All this mystery revolves around Poke Rafferty, seeking to solidify his family, whose coherence is challenged by the difficult life situations from which they come. Miaow must cope with the typical insecurities of a blossoming early adolescent complicated by her former life on the street and the new image she's attempting to create for her herself at school and with Andrew. Rose, too, has an emerging secret. As Poke becomes increasingly involved in the murders, through his desire to protect his daughter and his wife, characters from his past emerge to involve him in ever widening complexity. The Thai policeman, Arthit, Boo, the former street person turned protege of Father Bill, and Andrew's diplomat father all become enmeshed in the action, which is fast, precise, and gripping. I'm interested in learning more about Poke, and have already downloaded the preceding novel from the local public library.

Bangkok is a bang-up place to set a fast-paced thriller. An ancient kingdom placed in a strategic location bounded by Cambodia, Laos, Myanmar, and Malaysia with Vietnam and China nearby, Thailand is a cultural melting pot where clashing values and seething resentments abound. The role of white former colonizers only makes the whole mixture that much more explosive. Hallinan, who lives part of each year there, is well positioned to capture the environment: its heat and smells and crowds and tensions. Hallinan lives part of each year in southeast Asia, lending a high level of verisimilitude to his writing. Important themes emerging in the book and worthy of further explication are the exploitation of (especially) rural children in the world-wide sex trade of bustling Bangkok, the destruction of the rural farming environment which has been the base of Thai culture for centuries, and the official corruption rampant in the governing of this constitutional monarchy. Hallinan weaves these themes through the novel without preaching, except, perhaps, to explain the strategy used to destroy the farming economy. As an economically developing country without a substantial technological infra-structure, the roles of cell phones and computers are paramount in solving the murders in this story where the skills of children, their lack of requisite experience, and the risks they must surmount, often take center stage.

Timothy Hallinan

Timothy Hallinan is the Edgar- and Macavity-nominated author of the Poke Rafferty thriller series and the Junior Bender mystery series.After years of working in Hollywood, television, and the music industry, he now writes full time. He divides his time between California and Thailand.

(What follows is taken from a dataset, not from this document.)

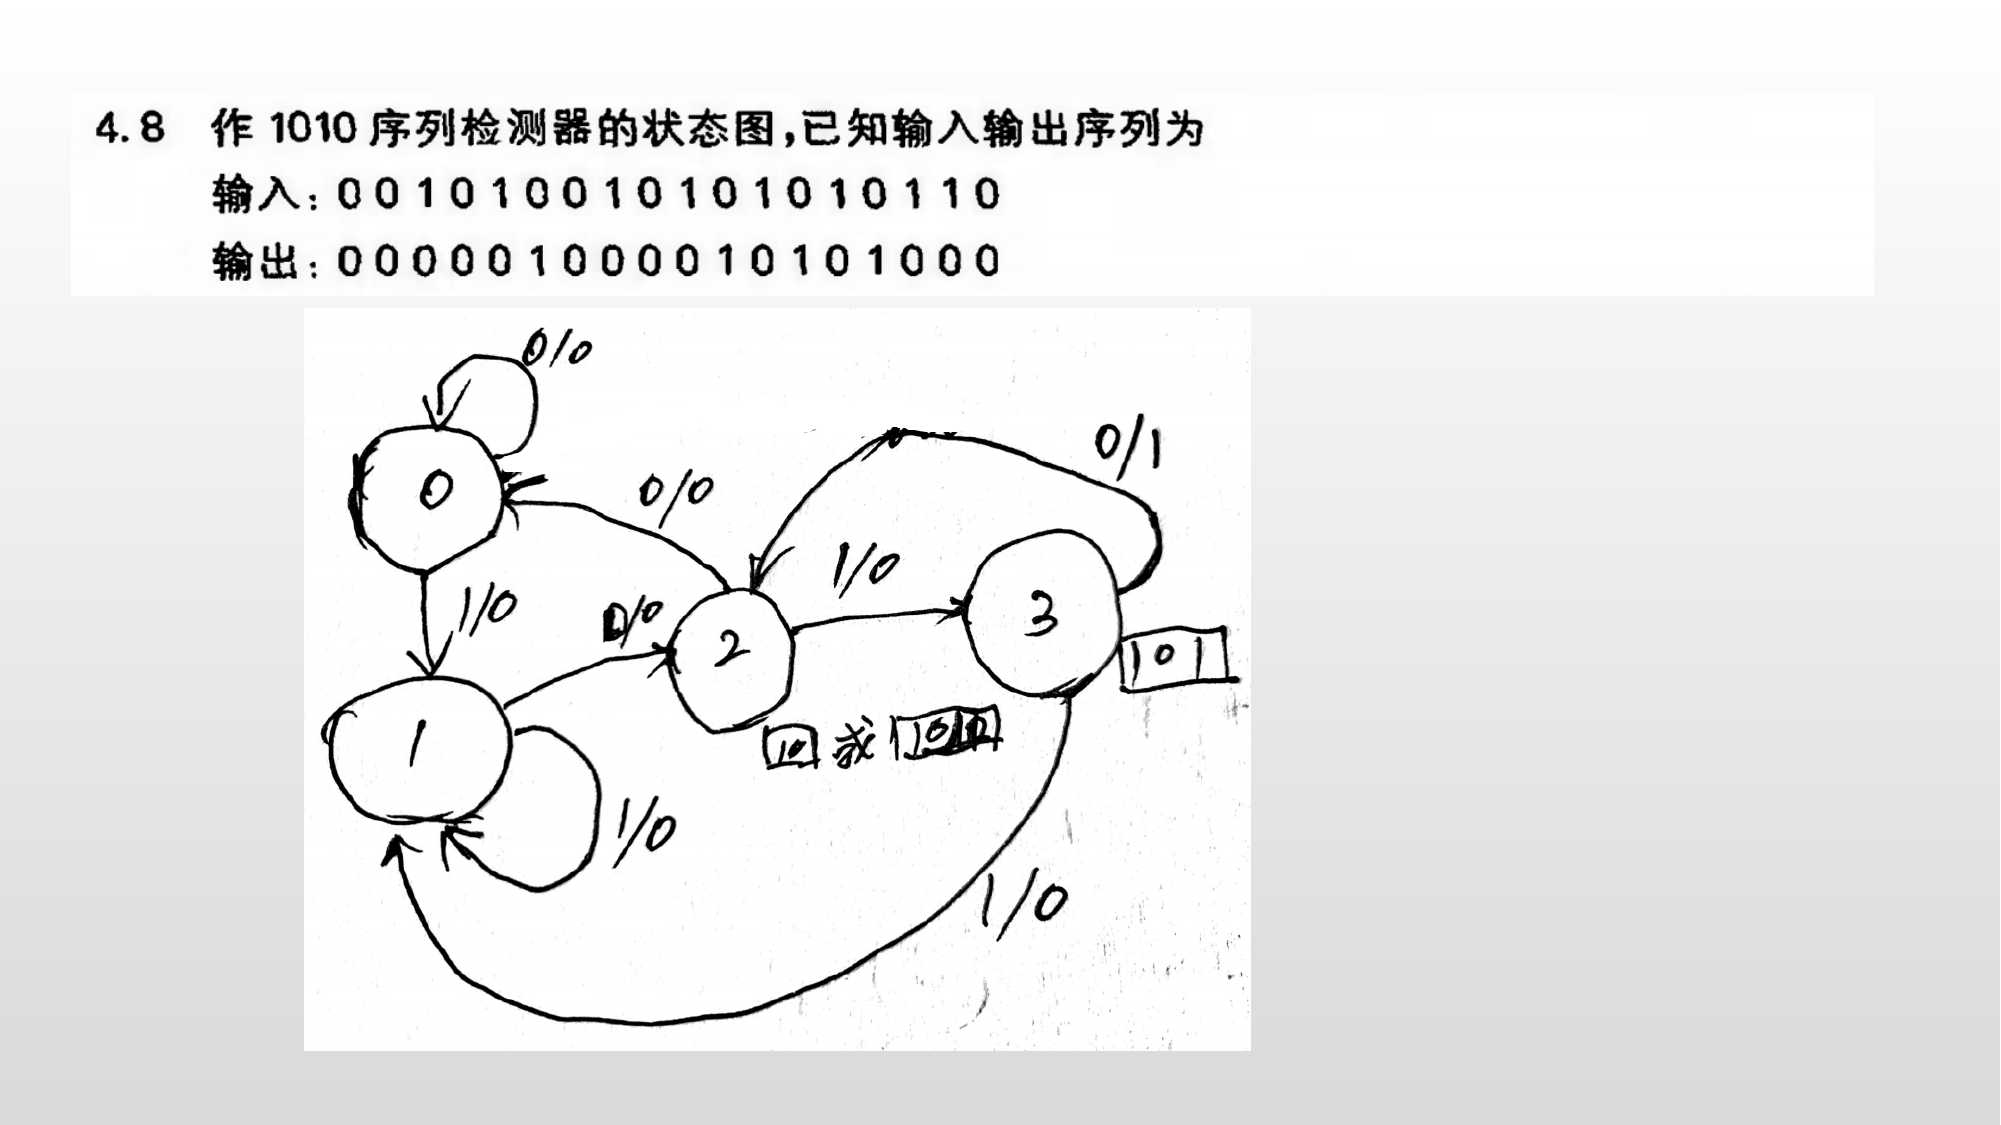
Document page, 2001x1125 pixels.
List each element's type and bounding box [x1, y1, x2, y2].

picture [70, 94, 1875, 296]
picture [304, 308, 1251, 1051]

For the Dead (Poke Rafferty Thriller #6) by Timothy Hallinan (SoHo Crime, November 2014, 353 pages, $26.95/12.99) continues this well-regarded thriller series through its sixth iteration. Despite not having read the first five volumes of the series, I found myself quickly drawn into this convoluted exploration of a society rampant with political corruption and sexual exploitation. Poke Rafferty, a travel writer, has brought together two refugees of the the exploitation and built a family of them, a family he is fiercely committed to defending and strengthening despite the heavy odds against him. I found the book to be highly entertaining, fast-paced, and deeply embedded in a culture both alien to me and endlessly fascinating. I look forward to reading many more volumes from this fine writer. The book was provided to me by the publisher as an electronic galley through Edelweiss. I read it on my Kindle app.